The 30-second spots direct consumers to Swiffer's Web site, Swiffer.com, for a $5 discount offer.
This is the first time P&G has offered a money-back guarantee on Swiffer, according to Pete Carter, advertising development director for the Swiffer brand. "About six months ago, we started seeing a looming recession out there and we knew that our potential consumers were going to be concerned about the value of their dollar and what they were purchasing," he said. "The money-back guarantee makes it a no-lose proposition."
The ads assert Swiffer is worth the money by humorously comparing it to other cleaning methods. One spot, titled "Flower Man," shows a woman happily cleaning the floor with her Swiffer WetJet until she is interrupted by a man at the door. The visitor announces," I have a delivery here from a Mr. Mop," while a disheveled mop peeks from behind a tree. The woman is not interested and slams the door. Voiceover: "Once you switch to Swiffer WetJet, you'll never go back to your old mop, again." The commercial concludes with a side-by-side comparison of Swiffer to a mop. Kaplan Thaler, New York, handles.

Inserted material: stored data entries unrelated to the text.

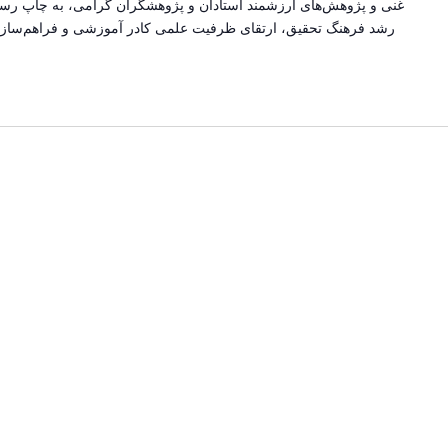
غنی و پژوهش‌های ارزشمند استادان و پژوهشگران گرامی، به چاپ رسی
رشد فرهنگ تحقیق، ارتقای ظرفیت علمی کادر آموزشی و فراهم‌سازی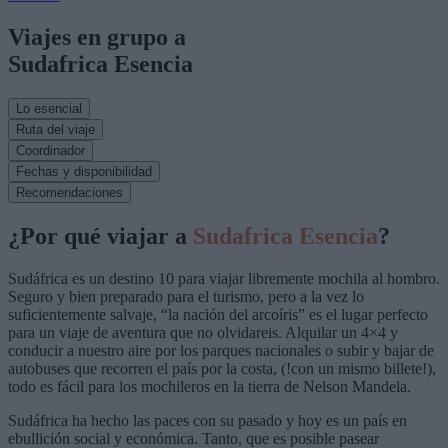
Viajes en grupo a
Sudafrica Esencia
Lo esencial
Ruta del viaje
Coordinador
Fechas y disponibilidad
Recomendaciones
¿Por qué viajar a
Sudafrica Esencia
?
Sudáfrica es un destino 10 para viajar libremente mochila al hombro.
Seguro y bien preparado para el turismo, pero a la vez lo
suficientemente salvaje, “la nación del arcoíris” es el lugar perfecto
para un viaje de aventura que no olvidareis. Alquilar un 4×4 y
conducir a nuestro aire por los parques nacionales o subir y bajar de
autobuses que recorren el país por la costa, (!con un mismo billete!),
todo es fácil para los mochileros en la tierra de Nelson Mandela.
Sudáfrica ha hecho las paces con su pasado y hoy es un país en
ebullición social y económica. Tanto, que es posible pasear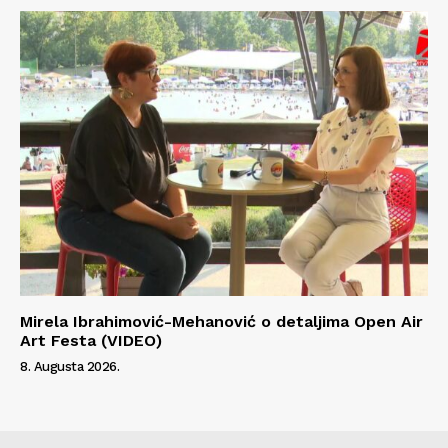
Mirela Ibrahimović-Mehanović o detaljima Open Air
Art Festa (VIDEO)
8. Augusta 2026.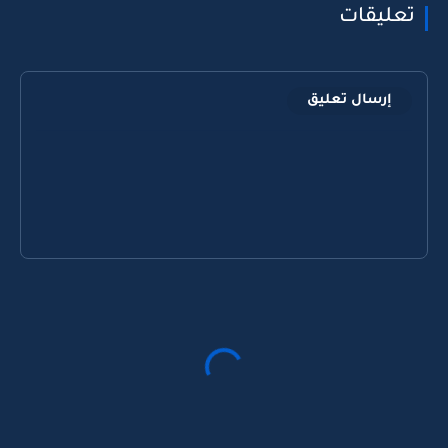
تعليقات
إرسال تعليق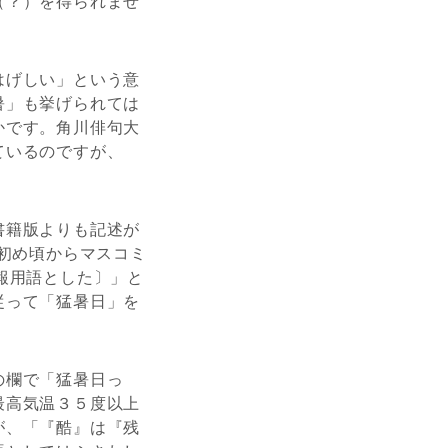
（？）を得られませ
はげしい」という意
暑」も挙げられては
かです。角川俳句大
ているのですが、
書籍版よりも記述が
年代初め頃からマスコミ
予報用語とした〕」と
従って「猛暑日」を
の欄で「猛暑日っ
最高気温３５度以上
が、「『酷』は『残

In another spot, "Grocery Store," a store clerk tries to convince a female customer of the benefits of Swiffer. Just then, a straw broom and mop appear, knocking over all the potatoes in one aisle. The customer ignores the ruckus and opts for the Swiffer starter kit.
"That's the first time we ever positioned our [Swiffer] starter kit in that way," said Carter. "Before, we had just talked about how it's better than a mop or broom, but we thought that if a consumer is going to shell out money for our starter kit, they need to know they're getting a lot of value for it."
David Becker, president of ad agency PhilippeBecker, San Francisco, which specializes in consumer packaged goods, said the spots are extremely effective because they address the underlying issues: tighter spending habits due to a deepening recession.
"It's well done because it doesn't highlight the pain aspect, which is: 'Gee, we're all losers. We're all staying home, but at the same time, we want a clean house.' That's a negative message to send," said Becker. Instead, the Swiffer commercials state the message in a more subtle way by saying "the product is better, we'll prove it to you, you have nothing to lose and there's that guarantee."
The new effort is a sign that Swiffer has identified the need to reposition itself during a recession, Becker added. "The last couple of years have shown, if anything, that established brands cannot rest on their laurels," he said. "There was a time when, if you were Campbell's Soup, that was just a license for success. Nowadays, nothing is. You just don't inherit that anymore . . . And when times are tough, humor goes a long way."
Spending for the new campaign was not disclosed, though Carter said the ad budget for the Swiffer brand is on par with previous years. Swiffer spent $192 million on advertising last year (excluding online), per Nielsen Monitor-Plus, and $50 million through April this year.